[SET EXERCISE A]:
Answer these questions from the forum post on computing M'M with RcppArmadillo:
(i) Which constructor does the writer recommend using if M is not being modified?
(ii) In which function does the line "mat prodM = M ;" appear?
(iii) Whom does the writer say they agree with?
[SET EXERCISE B]: In the forum post on computing M'M with RcppArmadillo, list every distinct identifier in the two quoted code lines.
[SET EXERCISE C]: Carry on the forum post on computing M'M with RcppArmadillo from its last line.

[PASSAGE SHOWN]:

[Rcpp-devel] Best way to compute M'M if M is triangular using RcppArmadillo

Wed Apr 17 16:01:35 CEST 2013

I agree with Dirk. Take a look at the arma::mat constructor in fastLm. If you are not modifying M, use the raw memory constructor.

http://gallery.rcpp.org/articles/fast-linear-model-with-armadillo/

I don't see any other way to avoid using Rcpp::wrap in the return statement. Note there may be other places you copy memory, for instance, in Prod1 you write

|   mat prodM = M ;
|   prodM = trans(M) * M  ;

I think the first statement is not necessary.

Dale Smith, Ph.D.

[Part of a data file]
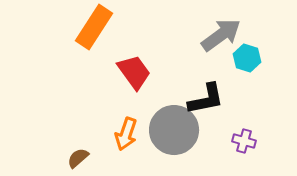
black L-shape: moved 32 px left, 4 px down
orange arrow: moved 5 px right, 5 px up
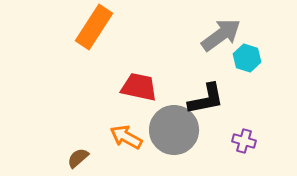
red trapezoid: moved 5 px right, 15 px down; rotated 42 degrees counterclockwise
orange arrow: moved 3 px down; rotated 100 degrees clockwise
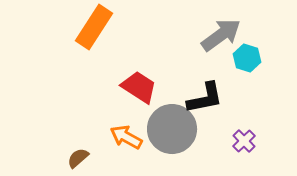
red trapezoid: rotated 21 degrees clockwise
black L-shape: moved 1 px left, 1 px up
gray circle: moved 2 px left, 1 px up
purple cross: rotated 30 degrees clockwise
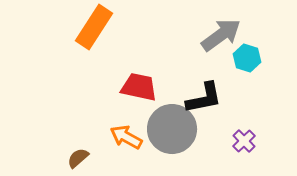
red trapezoid: rotated 21 degrees counterclockwise
black L-shape: moved 1 px left
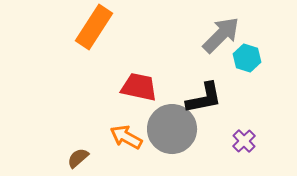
gray arrow: rotated 9 degrees counterclockwise
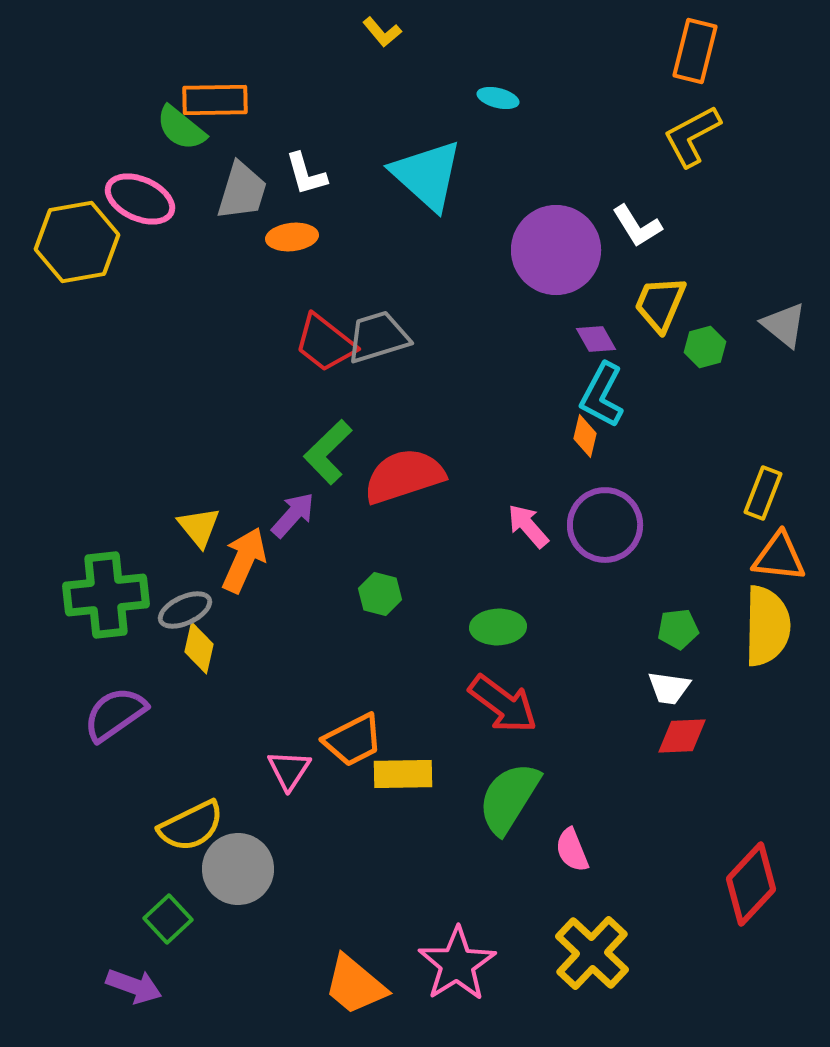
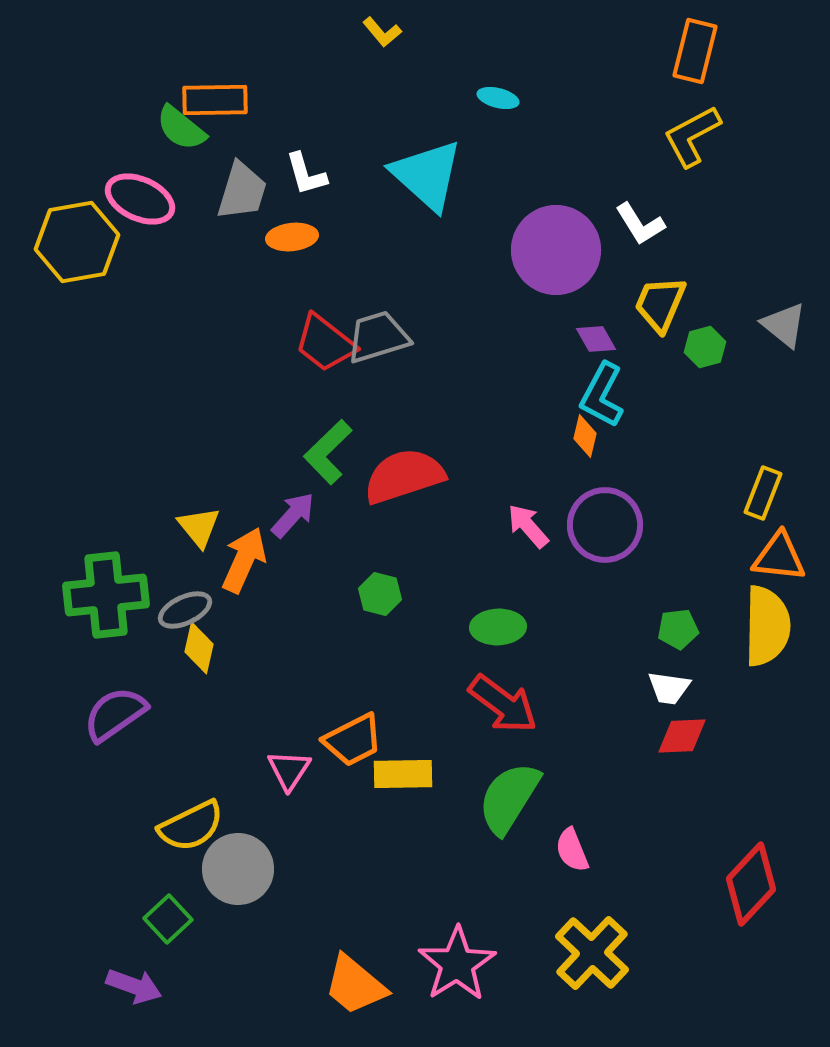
white L-shape at (637, 226): moved 3 px right, 2 px up
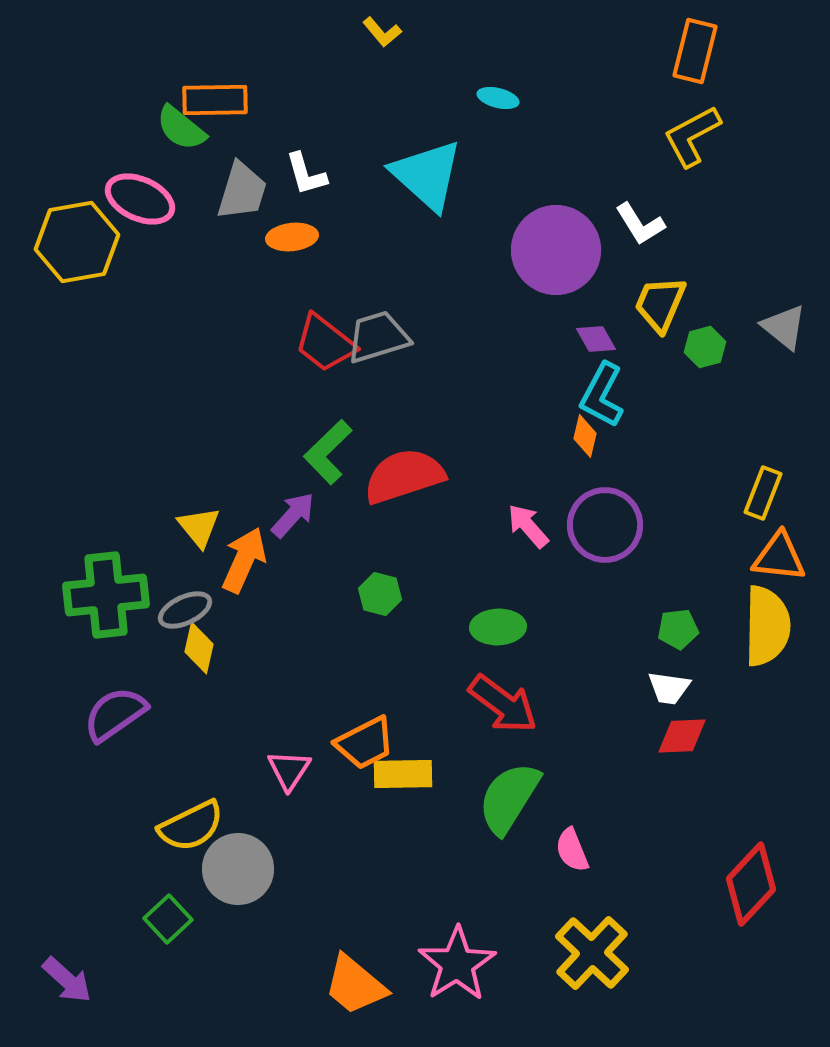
gray triangle at (784, 325): moved 2 px down
orange trapezoid at (353, 740): moved 12 px right, 3 px down
purple arrow at (134, 986): moved 67 px left, 6 px up; rotated 22 degrees clockwise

[FINAL ANSWER A]:
(i) The raw memory constructor.
(ii) Prod1.
(iii) Dirk.

[FINAL ANSWER B]: mat, prodM, M, trans

[FINAL ANSWER C]:
Senior Financial Quantitative Analyst
Risk & Compliance
Fiserv
Office: 678-375-5315
www.fiserv.com

-----Original Message-----
From: rcpp-devel-bounces at r-forge.wu-wien.ac.at [mailto:rcpp-devel-bounces at r-forge.wu-wien.ac.at] On Behalf Of Dirk Eddelbuettel
Sent: Wednesday, April 17, 2013 9:17 AM
To: fernando.tusell at ehu.es
Cc: rcpp-devel at r-forge.wu-wien.ac.at
Subject: Re: [Rcpp-devel] Best way to compute M'M if M is triangular using RcppArmadillo

On 17 April 2013 at 14:24, F.Tusell wrote:
| Not a question strictly about Rcpp but hope this is a right place to 
| ask.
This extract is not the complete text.